How IBM Plans To Win Jeopardy!
wjousts writes "Technology Review is reporting on IBM's plans to take on Trebek at his own game. The 'Watson' computer system uses natural-language processing techniques to break down questions into their structural components and then search its database for relevant answers. A televised matchup with Trebek is planned for next year. 'David Ferrucci, the IBM computer scientist leading the effort, explains that the system breaks a question into pieces, searches its own databases for "related knowledge," and then finally makes connections to assemble a result. Watson is not designed to search the Web, and IBM's end goal is a system that it can sell to its corporate customers who need to make large quantities of information more accessible.'"
I wonder how they plan to do with categories that have implications for all the answers. I've seen categories where words must be so many letters in length or perhaps start with certain things and Alex will interject while reading the category such as "'Cats'--and that means all the words in this category start with 'Cat'." Now, with that in mind, a clue could come in as "They are the popular makers of earth moving equipment." Might prompt Watson to find the most popular makers of earth moving equipment--Who is John Deere? The category of 'Cats' would do nothing for Watson without the aid of Alex's interjection ... thus failing at finding "Who is Caterpillar?" (bonus points if you also thought of "Who is Bobcat?" but that answer doesn't start with Cat).

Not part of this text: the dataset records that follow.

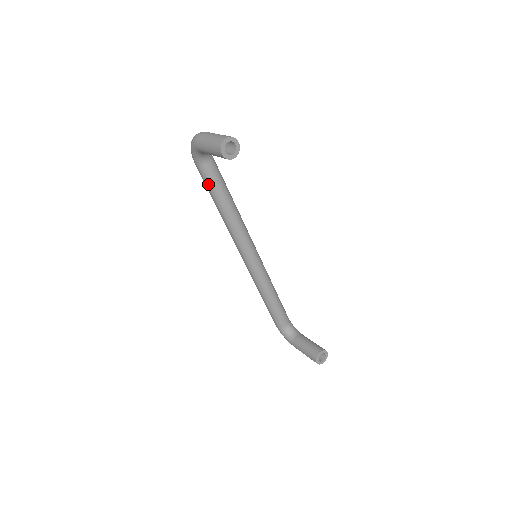
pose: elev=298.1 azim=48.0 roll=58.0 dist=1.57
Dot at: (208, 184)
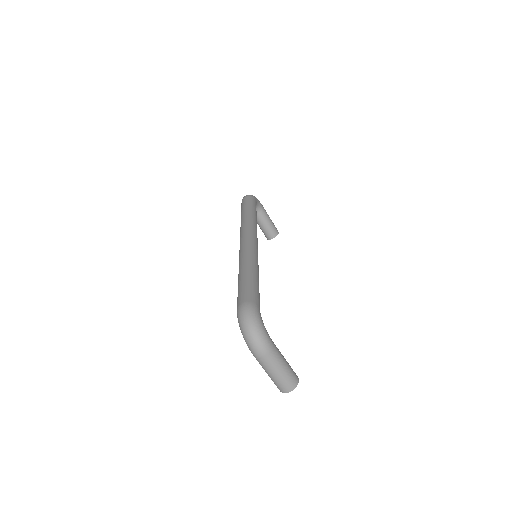
Dot at: occluded
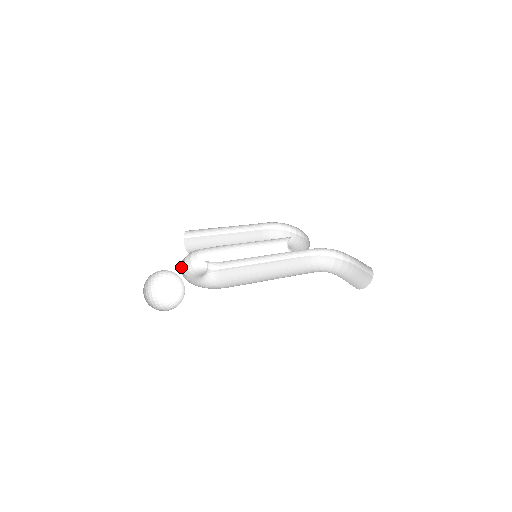
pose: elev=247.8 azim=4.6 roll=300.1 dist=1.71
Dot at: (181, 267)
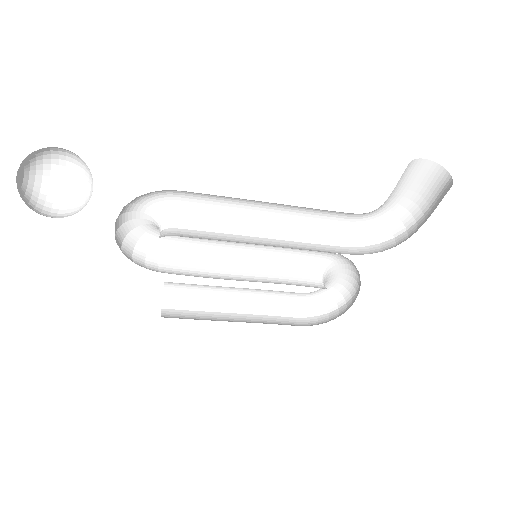
Dot at: (121, 249)
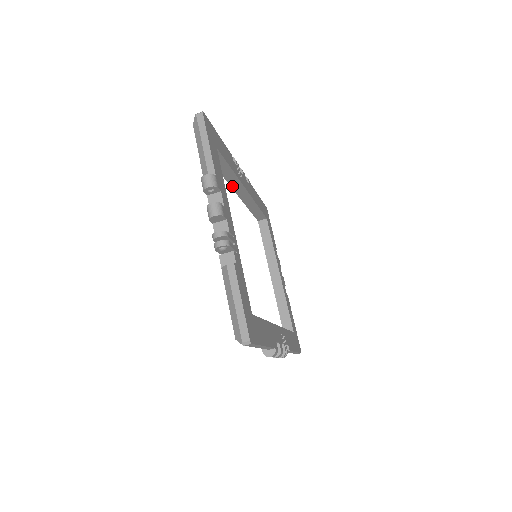
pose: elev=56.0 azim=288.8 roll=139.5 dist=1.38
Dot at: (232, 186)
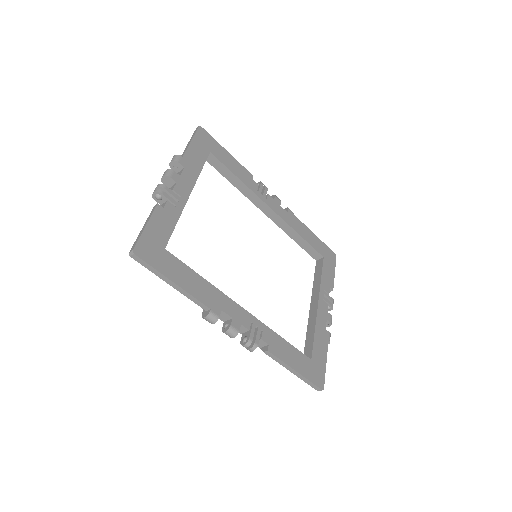
Dot at: (254, 203)
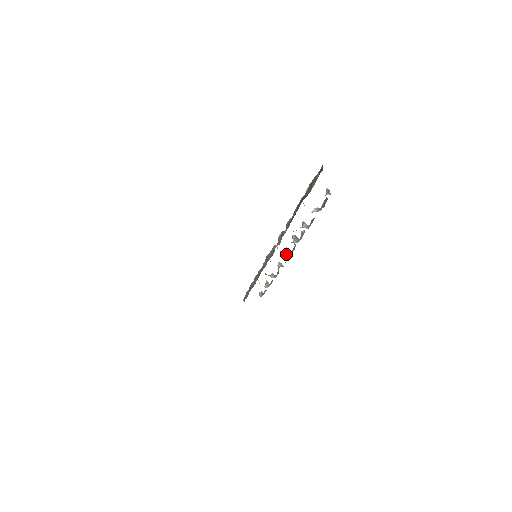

As a fairly avid though novice crossword puzzler, my mind explodes with questions. Could Watson discern a four letter word for "Pleasant French city" (Nice)? Or what about a four letter word for "Beefy Laker" (Kobe)?

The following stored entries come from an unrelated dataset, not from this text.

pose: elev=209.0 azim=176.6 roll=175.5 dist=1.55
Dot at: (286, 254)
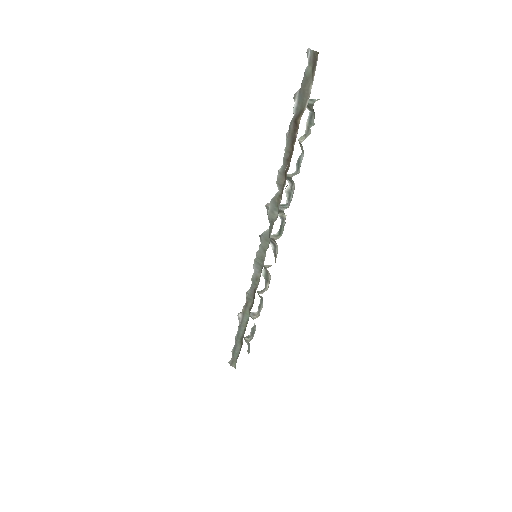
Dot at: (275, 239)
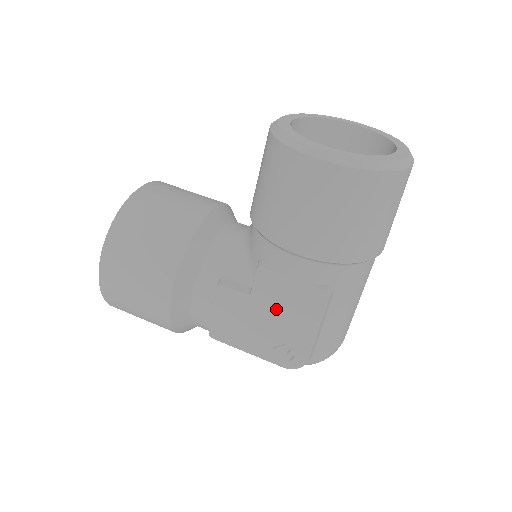
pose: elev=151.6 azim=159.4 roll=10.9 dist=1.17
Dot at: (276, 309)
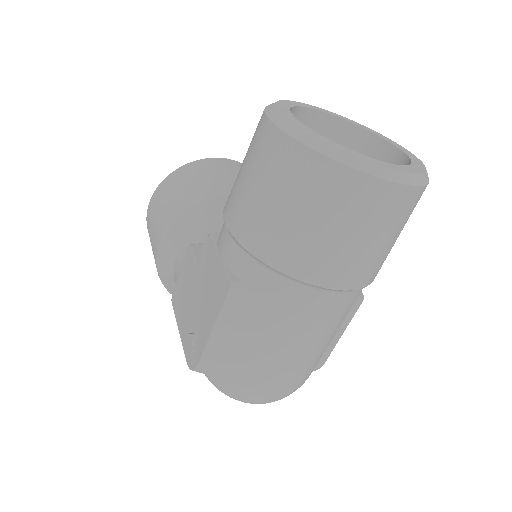
Dot at: (203, 288)
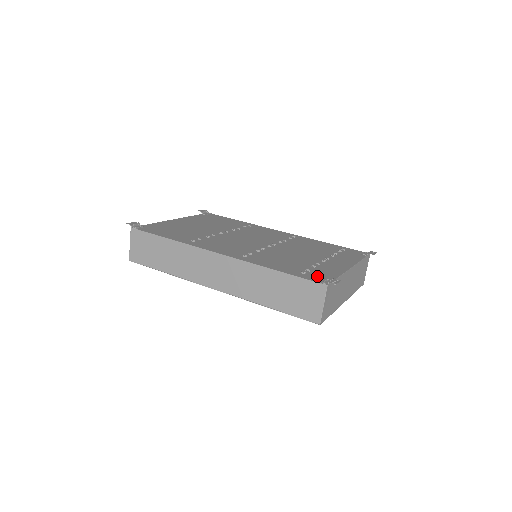
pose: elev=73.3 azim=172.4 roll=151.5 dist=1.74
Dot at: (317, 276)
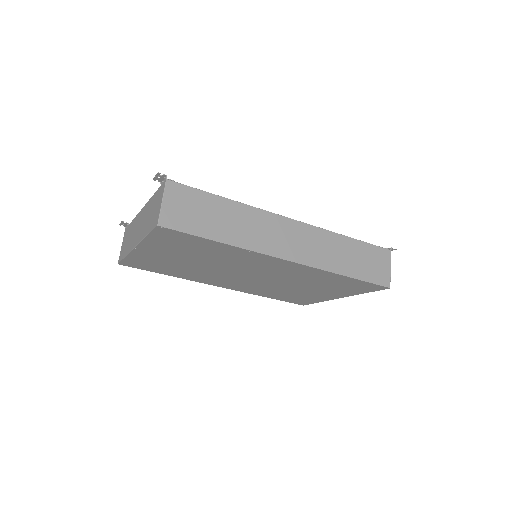
Dot at: occluded
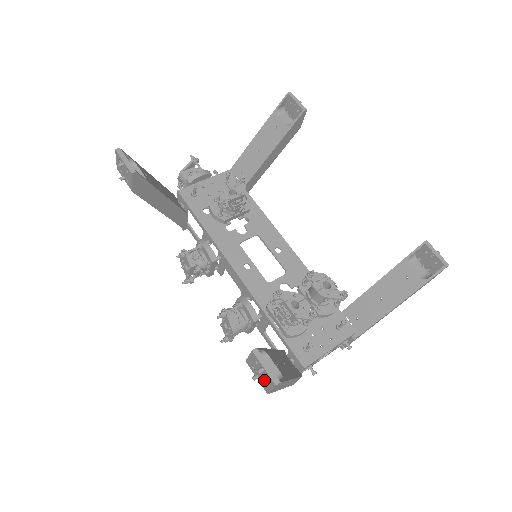
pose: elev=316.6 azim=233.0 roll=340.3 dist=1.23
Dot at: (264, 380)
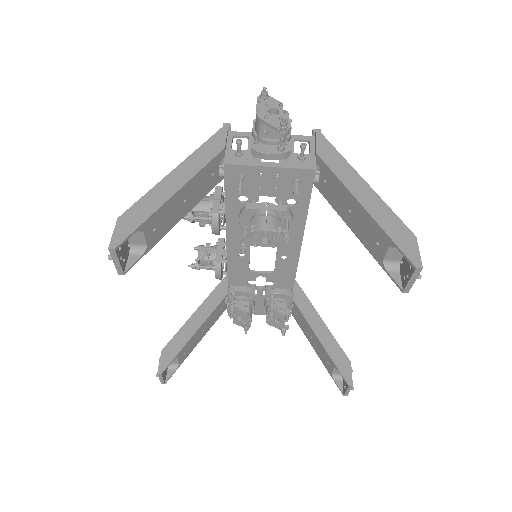
Dot at: occluded
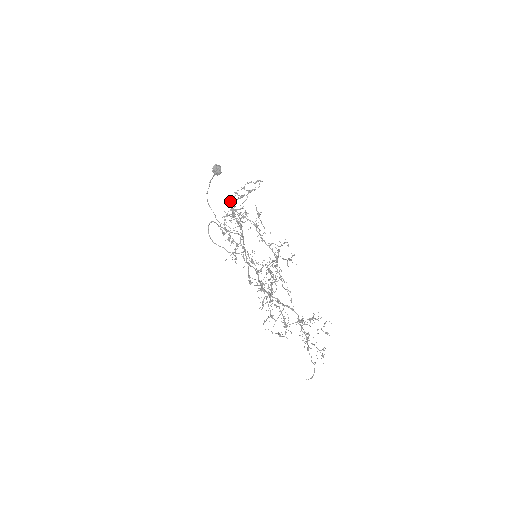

Lastly, will Watson have something inane and boring to talk about during the break?
Alex Trebek: Now, Watson, it says here that you are named after Thomas J. Watson who forbade his employees to drink and even frowned upon it while off the job?

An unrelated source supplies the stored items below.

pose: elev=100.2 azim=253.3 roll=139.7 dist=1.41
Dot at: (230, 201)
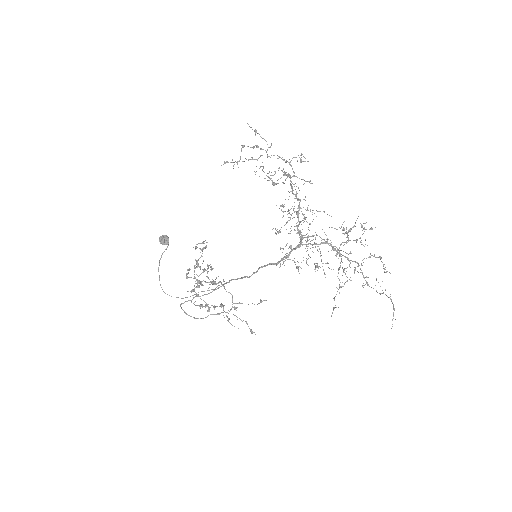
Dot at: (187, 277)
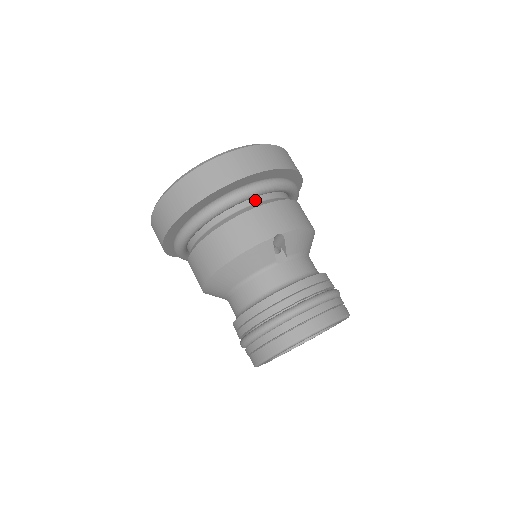
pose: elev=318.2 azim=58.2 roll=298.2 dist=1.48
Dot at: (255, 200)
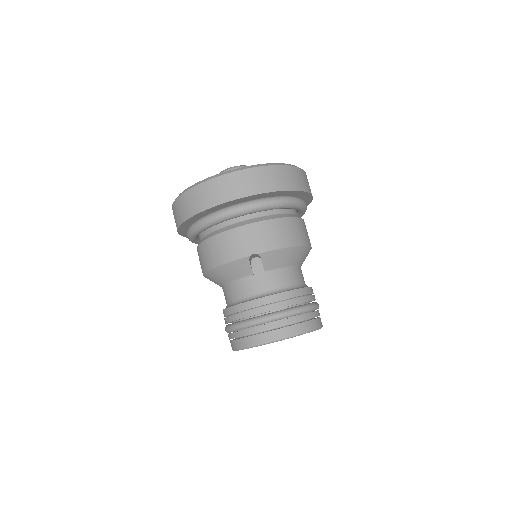
Dot at: (244, 217)
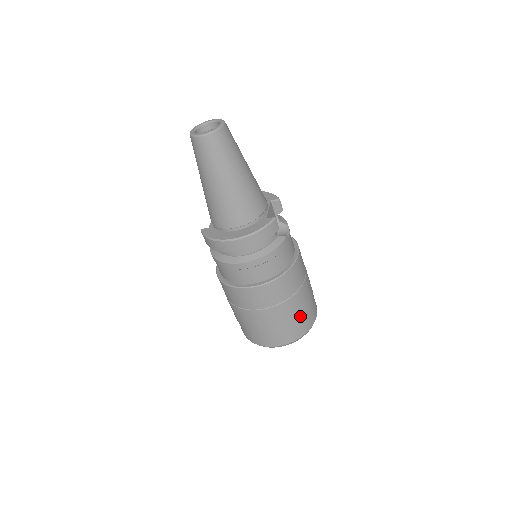
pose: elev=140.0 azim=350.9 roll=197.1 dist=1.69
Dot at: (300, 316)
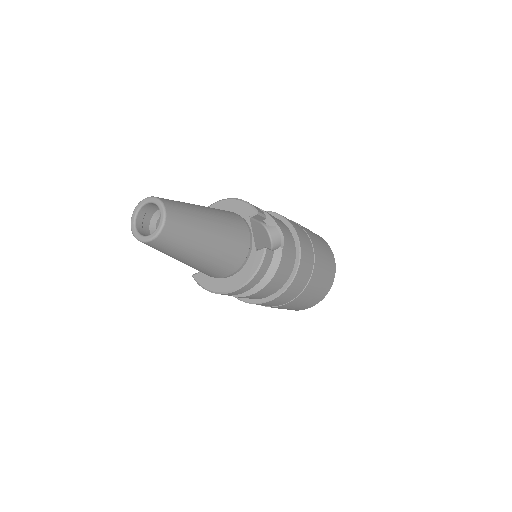
Dot at: (322, 283)
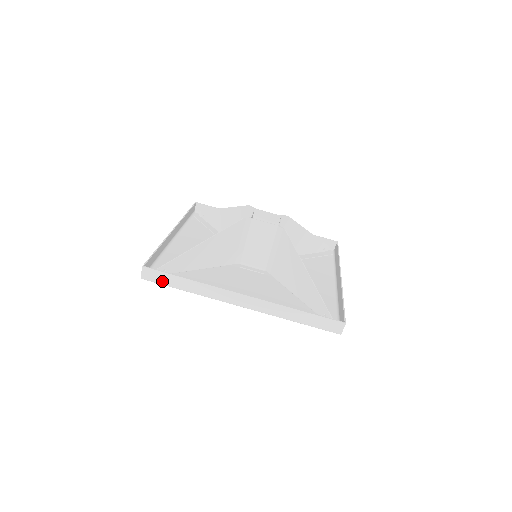
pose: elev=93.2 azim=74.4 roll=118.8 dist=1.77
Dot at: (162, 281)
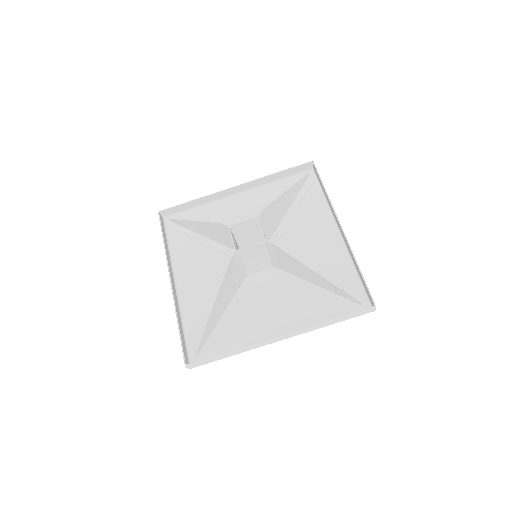
Dot at: (207, 363)
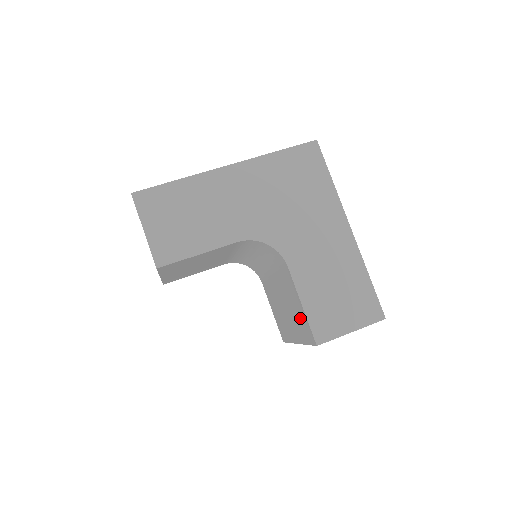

Watson: That is correct. It is against IBM regulation 4-245 Section 8 to consume alcohol on the premises of any facility.
Alex Trebek: Fascinating, I'm sure you've never broken that strict regulation, ha ha.
Watson: Good sir, I am a computer, drinking is not within my capacity.
Alex Trebek: Um, right. So could you tell us something interesting about yourself?
Watson: *pauses to search records* During the fabrication of my circuitry, several engineers went months without sleep. Leading one to go insane and killed his wife and kid before taking his own life in a double homicide/suicide case.
Alex Trebek: How unfortunate. Well, I wish you the best of luck today in Jeopardy.
Watson: Thank you, my snide game show master.
My work here is dung.
I fed all the Jeopardy questions into Wolfram|Alpha and it got every single one right.
What was an extra-terrestrial?
It can answer in Sean Connery's voice and make your mother jokes at him.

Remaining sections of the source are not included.